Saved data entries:

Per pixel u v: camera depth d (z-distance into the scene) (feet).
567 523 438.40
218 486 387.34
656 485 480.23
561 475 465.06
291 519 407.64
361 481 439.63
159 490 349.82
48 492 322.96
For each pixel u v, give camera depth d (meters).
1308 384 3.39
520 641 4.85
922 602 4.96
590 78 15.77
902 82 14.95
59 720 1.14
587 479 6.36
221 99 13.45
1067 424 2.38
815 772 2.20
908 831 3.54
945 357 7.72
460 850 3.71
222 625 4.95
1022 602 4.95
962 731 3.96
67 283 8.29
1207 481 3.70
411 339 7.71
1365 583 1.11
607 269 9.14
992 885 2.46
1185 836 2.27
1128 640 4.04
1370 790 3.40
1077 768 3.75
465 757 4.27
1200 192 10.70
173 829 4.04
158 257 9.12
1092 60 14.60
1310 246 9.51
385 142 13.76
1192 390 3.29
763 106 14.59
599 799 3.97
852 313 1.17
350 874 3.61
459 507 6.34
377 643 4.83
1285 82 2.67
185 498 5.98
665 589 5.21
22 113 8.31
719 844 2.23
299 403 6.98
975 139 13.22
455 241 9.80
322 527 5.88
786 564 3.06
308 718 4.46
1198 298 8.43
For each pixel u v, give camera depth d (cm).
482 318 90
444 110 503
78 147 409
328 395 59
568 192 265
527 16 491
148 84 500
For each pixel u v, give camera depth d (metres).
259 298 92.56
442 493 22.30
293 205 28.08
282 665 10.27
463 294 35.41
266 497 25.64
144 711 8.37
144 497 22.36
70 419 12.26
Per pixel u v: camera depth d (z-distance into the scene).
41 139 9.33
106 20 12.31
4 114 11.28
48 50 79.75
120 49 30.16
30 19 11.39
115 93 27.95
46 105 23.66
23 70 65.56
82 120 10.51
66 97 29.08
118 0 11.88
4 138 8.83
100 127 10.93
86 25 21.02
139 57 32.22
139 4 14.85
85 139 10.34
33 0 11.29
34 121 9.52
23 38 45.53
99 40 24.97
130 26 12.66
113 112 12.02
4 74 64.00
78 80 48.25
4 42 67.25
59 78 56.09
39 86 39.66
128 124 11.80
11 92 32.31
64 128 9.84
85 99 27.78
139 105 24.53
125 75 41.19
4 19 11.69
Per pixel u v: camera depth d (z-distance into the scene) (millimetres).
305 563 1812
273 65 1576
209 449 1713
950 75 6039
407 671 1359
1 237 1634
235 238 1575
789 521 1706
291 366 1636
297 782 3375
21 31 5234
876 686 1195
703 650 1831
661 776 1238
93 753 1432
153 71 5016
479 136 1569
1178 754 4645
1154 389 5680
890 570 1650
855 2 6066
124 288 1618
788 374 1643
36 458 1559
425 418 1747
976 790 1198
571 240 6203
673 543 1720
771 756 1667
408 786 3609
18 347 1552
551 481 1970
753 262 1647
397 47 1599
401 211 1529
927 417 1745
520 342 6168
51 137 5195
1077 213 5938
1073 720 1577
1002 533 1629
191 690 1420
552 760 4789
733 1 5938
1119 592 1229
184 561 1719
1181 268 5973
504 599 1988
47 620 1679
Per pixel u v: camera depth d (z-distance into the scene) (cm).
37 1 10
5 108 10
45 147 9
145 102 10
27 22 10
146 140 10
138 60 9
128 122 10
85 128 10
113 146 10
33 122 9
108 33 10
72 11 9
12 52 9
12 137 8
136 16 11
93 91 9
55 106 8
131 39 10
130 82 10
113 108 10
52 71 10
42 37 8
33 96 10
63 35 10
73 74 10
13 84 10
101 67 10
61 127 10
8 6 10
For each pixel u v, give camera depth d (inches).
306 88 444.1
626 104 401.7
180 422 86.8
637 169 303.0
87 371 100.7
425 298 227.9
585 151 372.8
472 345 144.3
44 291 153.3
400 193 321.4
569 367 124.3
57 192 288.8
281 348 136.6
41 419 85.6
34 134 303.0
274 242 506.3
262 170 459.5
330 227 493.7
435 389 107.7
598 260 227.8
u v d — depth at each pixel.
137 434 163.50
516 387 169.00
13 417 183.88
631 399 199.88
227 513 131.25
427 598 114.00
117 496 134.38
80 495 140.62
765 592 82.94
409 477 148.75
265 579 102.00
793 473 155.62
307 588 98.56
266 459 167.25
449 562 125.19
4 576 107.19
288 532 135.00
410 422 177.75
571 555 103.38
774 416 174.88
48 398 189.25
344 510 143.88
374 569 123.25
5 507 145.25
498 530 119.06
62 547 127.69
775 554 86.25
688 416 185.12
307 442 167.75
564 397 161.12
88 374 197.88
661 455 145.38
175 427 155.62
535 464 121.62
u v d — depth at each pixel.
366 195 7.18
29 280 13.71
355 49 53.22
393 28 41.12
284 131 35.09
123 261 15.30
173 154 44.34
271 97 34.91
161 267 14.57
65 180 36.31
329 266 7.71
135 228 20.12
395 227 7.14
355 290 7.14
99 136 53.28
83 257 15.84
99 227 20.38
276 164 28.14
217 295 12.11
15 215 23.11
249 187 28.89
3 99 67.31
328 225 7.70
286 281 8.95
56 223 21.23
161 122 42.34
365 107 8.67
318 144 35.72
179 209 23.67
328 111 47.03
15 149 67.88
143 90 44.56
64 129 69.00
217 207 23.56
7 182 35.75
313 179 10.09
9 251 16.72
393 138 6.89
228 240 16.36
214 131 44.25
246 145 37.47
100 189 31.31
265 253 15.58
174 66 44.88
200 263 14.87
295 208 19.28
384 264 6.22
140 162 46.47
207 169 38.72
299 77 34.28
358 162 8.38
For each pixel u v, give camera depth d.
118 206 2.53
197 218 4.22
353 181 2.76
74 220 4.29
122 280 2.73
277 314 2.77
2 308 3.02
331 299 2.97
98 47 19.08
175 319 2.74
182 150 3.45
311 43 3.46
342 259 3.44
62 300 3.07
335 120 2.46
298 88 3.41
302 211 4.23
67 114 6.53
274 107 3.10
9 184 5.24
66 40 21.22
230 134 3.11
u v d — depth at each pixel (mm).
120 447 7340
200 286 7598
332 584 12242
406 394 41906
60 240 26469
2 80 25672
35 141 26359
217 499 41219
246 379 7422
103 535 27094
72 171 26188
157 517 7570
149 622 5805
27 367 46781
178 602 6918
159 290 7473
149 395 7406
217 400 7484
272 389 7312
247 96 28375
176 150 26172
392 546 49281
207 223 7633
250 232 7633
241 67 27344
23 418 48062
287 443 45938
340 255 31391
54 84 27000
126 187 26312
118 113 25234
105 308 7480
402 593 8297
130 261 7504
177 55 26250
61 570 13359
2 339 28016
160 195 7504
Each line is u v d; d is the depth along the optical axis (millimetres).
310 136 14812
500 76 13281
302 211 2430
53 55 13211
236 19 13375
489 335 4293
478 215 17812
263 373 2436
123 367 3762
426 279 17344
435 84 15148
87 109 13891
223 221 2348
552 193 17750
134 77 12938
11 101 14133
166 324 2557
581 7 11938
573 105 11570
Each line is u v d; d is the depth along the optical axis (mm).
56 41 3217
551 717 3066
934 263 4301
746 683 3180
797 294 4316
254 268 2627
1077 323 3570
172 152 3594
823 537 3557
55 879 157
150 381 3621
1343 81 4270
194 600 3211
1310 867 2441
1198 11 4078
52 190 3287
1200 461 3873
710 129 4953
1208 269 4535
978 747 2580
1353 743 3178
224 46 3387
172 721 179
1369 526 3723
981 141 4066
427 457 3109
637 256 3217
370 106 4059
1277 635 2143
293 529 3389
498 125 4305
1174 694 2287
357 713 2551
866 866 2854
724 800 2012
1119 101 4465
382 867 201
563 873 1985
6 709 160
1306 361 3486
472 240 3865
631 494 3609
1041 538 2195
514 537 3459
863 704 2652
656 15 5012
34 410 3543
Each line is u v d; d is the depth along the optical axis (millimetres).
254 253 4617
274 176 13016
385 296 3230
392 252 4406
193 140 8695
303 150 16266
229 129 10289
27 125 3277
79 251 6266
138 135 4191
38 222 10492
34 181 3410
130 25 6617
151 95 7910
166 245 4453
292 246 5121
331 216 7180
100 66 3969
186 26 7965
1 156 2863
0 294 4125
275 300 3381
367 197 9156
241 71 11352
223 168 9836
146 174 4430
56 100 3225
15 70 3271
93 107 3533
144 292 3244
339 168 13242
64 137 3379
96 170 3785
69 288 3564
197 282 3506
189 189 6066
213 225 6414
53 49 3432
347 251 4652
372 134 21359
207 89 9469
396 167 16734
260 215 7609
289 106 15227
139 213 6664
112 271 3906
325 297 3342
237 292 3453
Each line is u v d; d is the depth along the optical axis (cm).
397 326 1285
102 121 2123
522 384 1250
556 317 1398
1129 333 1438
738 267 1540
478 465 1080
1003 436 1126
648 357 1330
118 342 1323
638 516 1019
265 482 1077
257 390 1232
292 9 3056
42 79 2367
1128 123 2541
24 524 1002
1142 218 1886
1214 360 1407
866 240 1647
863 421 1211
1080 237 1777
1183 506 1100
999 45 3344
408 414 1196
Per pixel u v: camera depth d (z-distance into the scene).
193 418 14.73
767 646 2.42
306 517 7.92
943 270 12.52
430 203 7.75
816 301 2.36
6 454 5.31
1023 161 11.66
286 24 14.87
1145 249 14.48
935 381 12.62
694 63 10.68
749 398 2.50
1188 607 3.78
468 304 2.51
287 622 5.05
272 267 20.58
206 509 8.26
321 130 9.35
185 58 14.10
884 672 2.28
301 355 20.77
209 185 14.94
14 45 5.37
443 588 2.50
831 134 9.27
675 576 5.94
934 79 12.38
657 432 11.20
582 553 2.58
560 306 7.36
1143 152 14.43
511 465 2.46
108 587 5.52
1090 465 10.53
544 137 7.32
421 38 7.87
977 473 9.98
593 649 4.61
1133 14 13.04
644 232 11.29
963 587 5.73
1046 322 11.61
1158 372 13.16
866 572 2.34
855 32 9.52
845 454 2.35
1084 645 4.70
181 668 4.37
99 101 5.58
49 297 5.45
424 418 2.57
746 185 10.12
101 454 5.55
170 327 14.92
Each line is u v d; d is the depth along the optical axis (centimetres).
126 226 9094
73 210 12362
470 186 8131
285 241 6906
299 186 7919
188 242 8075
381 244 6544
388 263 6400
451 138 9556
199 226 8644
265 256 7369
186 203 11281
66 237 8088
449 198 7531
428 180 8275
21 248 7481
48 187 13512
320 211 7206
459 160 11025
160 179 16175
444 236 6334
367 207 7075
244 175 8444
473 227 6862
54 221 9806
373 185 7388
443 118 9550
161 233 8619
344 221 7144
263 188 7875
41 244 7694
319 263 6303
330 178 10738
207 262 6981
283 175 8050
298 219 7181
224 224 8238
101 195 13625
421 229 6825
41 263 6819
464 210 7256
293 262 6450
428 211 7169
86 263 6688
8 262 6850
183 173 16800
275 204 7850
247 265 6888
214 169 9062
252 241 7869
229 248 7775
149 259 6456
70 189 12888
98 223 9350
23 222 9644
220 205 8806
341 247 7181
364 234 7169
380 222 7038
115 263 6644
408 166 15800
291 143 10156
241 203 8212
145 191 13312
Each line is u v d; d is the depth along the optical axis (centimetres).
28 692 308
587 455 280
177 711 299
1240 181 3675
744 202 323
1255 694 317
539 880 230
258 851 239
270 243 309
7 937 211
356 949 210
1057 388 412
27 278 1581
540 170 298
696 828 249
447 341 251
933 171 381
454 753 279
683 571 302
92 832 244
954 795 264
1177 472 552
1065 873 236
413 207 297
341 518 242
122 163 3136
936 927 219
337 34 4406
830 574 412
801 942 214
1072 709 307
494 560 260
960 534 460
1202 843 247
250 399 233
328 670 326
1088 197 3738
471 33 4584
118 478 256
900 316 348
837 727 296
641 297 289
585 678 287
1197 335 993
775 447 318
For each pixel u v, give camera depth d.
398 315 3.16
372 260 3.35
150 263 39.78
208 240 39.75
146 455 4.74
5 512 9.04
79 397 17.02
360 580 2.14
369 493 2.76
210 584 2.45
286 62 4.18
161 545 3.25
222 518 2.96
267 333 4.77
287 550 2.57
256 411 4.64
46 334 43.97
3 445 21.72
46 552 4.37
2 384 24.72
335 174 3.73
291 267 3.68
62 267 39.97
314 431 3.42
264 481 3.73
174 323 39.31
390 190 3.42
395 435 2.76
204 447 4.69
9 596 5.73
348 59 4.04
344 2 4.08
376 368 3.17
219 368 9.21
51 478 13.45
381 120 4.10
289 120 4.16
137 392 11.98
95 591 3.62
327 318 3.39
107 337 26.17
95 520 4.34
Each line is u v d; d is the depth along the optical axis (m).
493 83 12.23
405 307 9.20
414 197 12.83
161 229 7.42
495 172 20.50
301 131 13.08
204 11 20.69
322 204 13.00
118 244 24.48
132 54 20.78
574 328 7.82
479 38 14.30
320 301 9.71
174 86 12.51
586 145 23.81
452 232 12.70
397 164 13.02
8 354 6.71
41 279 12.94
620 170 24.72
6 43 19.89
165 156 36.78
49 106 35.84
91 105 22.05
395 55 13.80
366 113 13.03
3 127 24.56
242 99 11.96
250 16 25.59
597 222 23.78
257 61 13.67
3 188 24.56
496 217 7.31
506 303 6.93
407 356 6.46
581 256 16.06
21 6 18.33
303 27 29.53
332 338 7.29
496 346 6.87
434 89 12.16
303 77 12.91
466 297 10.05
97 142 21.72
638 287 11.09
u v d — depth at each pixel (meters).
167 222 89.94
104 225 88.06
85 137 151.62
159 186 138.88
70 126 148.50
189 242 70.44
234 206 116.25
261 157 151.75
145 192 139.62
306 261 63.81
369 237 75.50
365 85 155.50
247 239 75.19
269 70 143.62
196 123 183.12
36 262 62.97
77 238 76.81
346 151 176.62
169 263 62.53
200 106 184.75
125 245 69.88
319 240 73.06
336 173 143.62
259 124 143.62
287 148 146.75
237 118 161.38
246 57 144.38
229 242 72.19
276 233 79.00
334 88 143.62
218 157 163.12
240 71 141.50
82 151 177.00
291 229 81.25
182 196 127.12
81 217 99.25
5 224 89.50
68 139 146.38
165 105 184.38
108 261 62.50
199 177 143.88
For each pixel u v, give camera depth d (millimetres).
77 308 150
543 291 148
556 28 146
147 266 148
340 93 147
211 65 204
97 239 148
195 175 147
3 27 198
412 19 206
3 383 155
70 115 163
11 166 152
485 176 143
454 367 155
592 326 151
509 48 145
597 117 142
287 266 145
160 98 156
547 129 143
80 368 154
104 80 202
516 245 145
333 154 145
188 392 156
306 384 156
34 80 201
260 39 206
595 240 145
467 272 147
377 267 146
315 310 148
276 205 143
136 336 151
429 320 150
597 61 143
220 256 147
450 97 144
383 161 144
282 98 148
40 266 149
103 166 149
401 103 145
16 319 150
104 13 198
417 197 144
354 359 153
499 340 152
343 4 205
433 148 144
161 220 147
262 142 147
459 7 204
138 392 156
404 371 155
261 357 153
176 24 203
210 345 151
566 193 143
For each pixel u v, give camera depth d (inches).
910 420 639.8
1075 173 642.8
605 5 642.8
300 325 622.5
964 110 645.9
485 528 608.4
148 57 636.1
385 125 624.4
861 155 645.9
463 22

Work instructions:
Starting with the line with "241 203 8212" above and going on through the line with "1088 197 3738", transcribe every line exactly, both ends included, and add nothing.

Result below:
241 203 8212
145 191 13312
Each line is u v d; d is the depth along the optical axis (centimetres).
28 692 308
587 455 280
177 711 299
1240 181 3675
744 202 323
1255 694 317
539 880 230
258 851 239
270 243 309
7 937 211
356 949 210
1057 388 412
27 278 1581
540 170 298
696 828 249
447 341 251
933 171 381
454 753 279
683 571 302
92 832 244
954 795 264
1177 472 552
1065 873 236
413 207 297
341 518 242
122 163 3136
936 927 219
337 34 4406
830 574 412
801 942 214
1072 709 307
494 560 260
960 534 460
1202 843 247
250 399 233
328 670 326
1088 197 3738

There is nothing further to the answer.